Walt Disney ne fut pas le premier à créer un monde illustré dans lequel les animaux adoptaient des attitudes humaines. Bien avant l’apparition des ses personnages, une Anglaise du nom de Beatrix Potter (1866-1943), avait déjà créé et illustré des aventures dans lesquelles les animaux avaient la part du roi, ce qui la rendit célèbre de son vivant. Elle reste encore une référence dans ce domaine plus de 100 ans après. Contrairement à Disney qui stylisa ses personnages, elle les reproduit exactement, même s’ils portent des habits ou lisent le journal.
Elle est née dans une famille bourgeoise. Contrairement à la tradition qui veut que les enfants de riches aillent étudier dans un collège, elle reste à la maison. Elle ne manquera pourtant pas d’acquérir une solide culture générale. Son principal problème, c’est qu’elle s’ennuie et se réfugie dans un monde de rêveries. Lors de vacances au nord de l’Angleterre, elle découvre la nature et c’est le coup de foudre. Elle en tombe amoureuse et en étudie les comportements, les habitants, les végétaux. Servie par un joli coup de crayon, elle dessine des planches sur les champignons qui serviront par la suite à l’illustration de livres sur le sujet, c’est encore le cas aujourd’hui. Petit à petit, elle se fait une réputation de naturaliste en réalisant des observations scientifiques, notamment sur les champignons et les lichens, mais peine faire reconnaître ses travaux. Le milieu scientifique anglais est très fermé, voire interdit aux femmes. Mais sa célébrité viendra des histoires qu’elle imagine et illustre pour les enfants en mettant des animaux en scène notamment Peter Rabbit, notre Jeannot lapin à nous. Elle commence timidement en 1890, en créant des cartes de voeux animalières. A sa grande surprise, elles sont éditées en Allemagne. Le fils de sa gouvernante étant convalescent, elle invente une histoire avec des lapins, dont elle tirera un livre plus tard. Même si elle s’adresse à des enfants, elle refuse d’employer des mots trop simples, prétextant que c’est un moyen de les éduquer et de leur inculquer un language plus élaboré. Un premier recueil est mis en forme, mais ne trouvant pas d’éditeur, elle choisit de l’éditer elle-même avec des illustrations en noir et blanc. Cette publication va à contre-courant des habitudes de l’époque, format plus petit, illustrations prenant nettement le pas sur le texte, elle préfigure la BD d’aujourd’hui. Les 250 exemplaires de sa complication sont rapidement épuisés, il paraît que le célèbre Conan Doyle en achètera pour ses enfants, et un second tirage est mis en route. Un éditeur qui l’avait précédemment ignorée s’intéresse enfin à son travail et une édition, en couleurs cette fois, sort en 1902. Le succès définitif viendra rapidement et traversera même l’Atlantique où des éditions illégales verront le jour pendant quelques temps.

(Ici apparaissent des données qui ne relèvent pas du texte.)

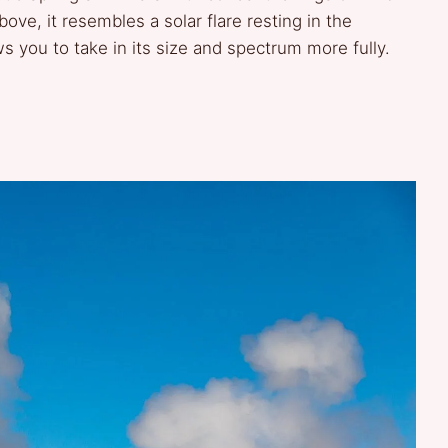
ve, it resembles a solar flare resting in the
ws you to take in its size and spectrum more fully.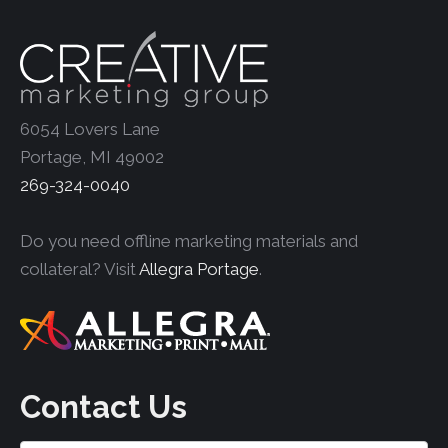
6054 Lovers Lane
Portage, MI 49002
269-324-0040
Do you need offline marketing materials and
collateral? Visit
Allegra Portage
.
Contact Us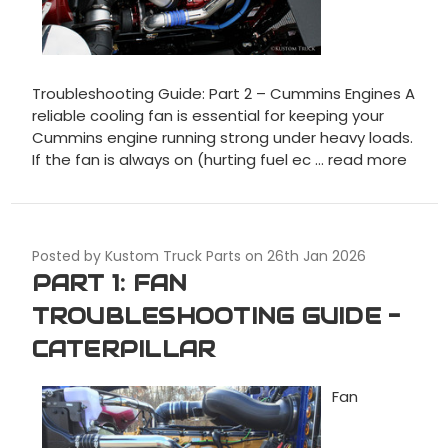
Troubleshooting Guide: Part 2 – Cummins Engines A
reliable cooling fan is essential for keeping your
Cummins engine running strong under heavy loads.
If the fan is always on (hurting fuel ec …
read more
Posted by Kustom Truck Parts on 26th Jan 2026
PART 1: FAN
TROUBLESHOOTING GUIDE -
CATERPILLAR
Fan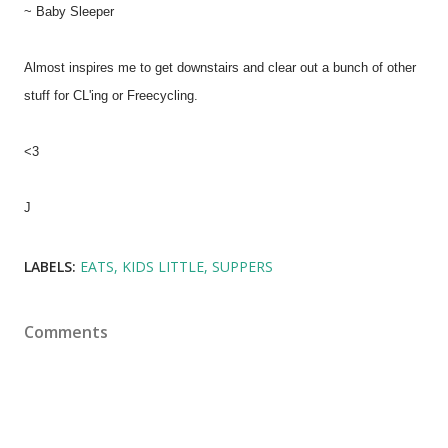
~ Baby Sleeper
Almost inspires me to get downstairs and clear out a bunch of other
stuff for CL'ing or Freecycling.
<3
J
LABELS:
EATS
KIDS LITTLE
SUPPERS
Comments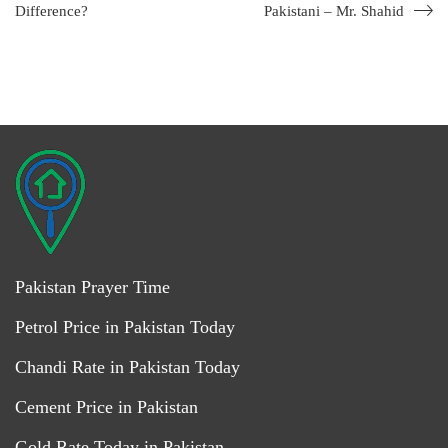
Difference?
Pakistani – Mr. Shahid
Pakistan Prayer Time
Petrol Price in Pakistan Today
Chandi Rate in Pakistan Today
Cement Price in Pakistan
Gold Rate Today in Pakistan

Elle a maintenant 36 ans et vit toujours chez ses parents, mais grâce à ses droits d’auteur, elle peut s’émanciper et s’acheter une ferme près de Carlisle dans le nord de l’Angleterre en 1905. Durant les 10 années suivantes, elle étoffera son univers avec plus de 20 livres et en créant de nouveaux personnages, tant par le texte que par le dessin, qui viendront étoffer la famille des lapins. Sa vie personnelle est marquée par la perte tragique de son fiancé, son éditeur mort de leucémie, en 1905. Elle ne se mariera qu’à l’âge de 47 ans, et avec son mari qui est aussi un amoureux de la nature, elle se consacrera principalement à l’élevage de moutons. Elle restera assez discrète sur sa carrière d’auteur et d’illustratrice et de business woman, bien qu’elle soit définitivement célèbre et encore admirée aujourd’hui.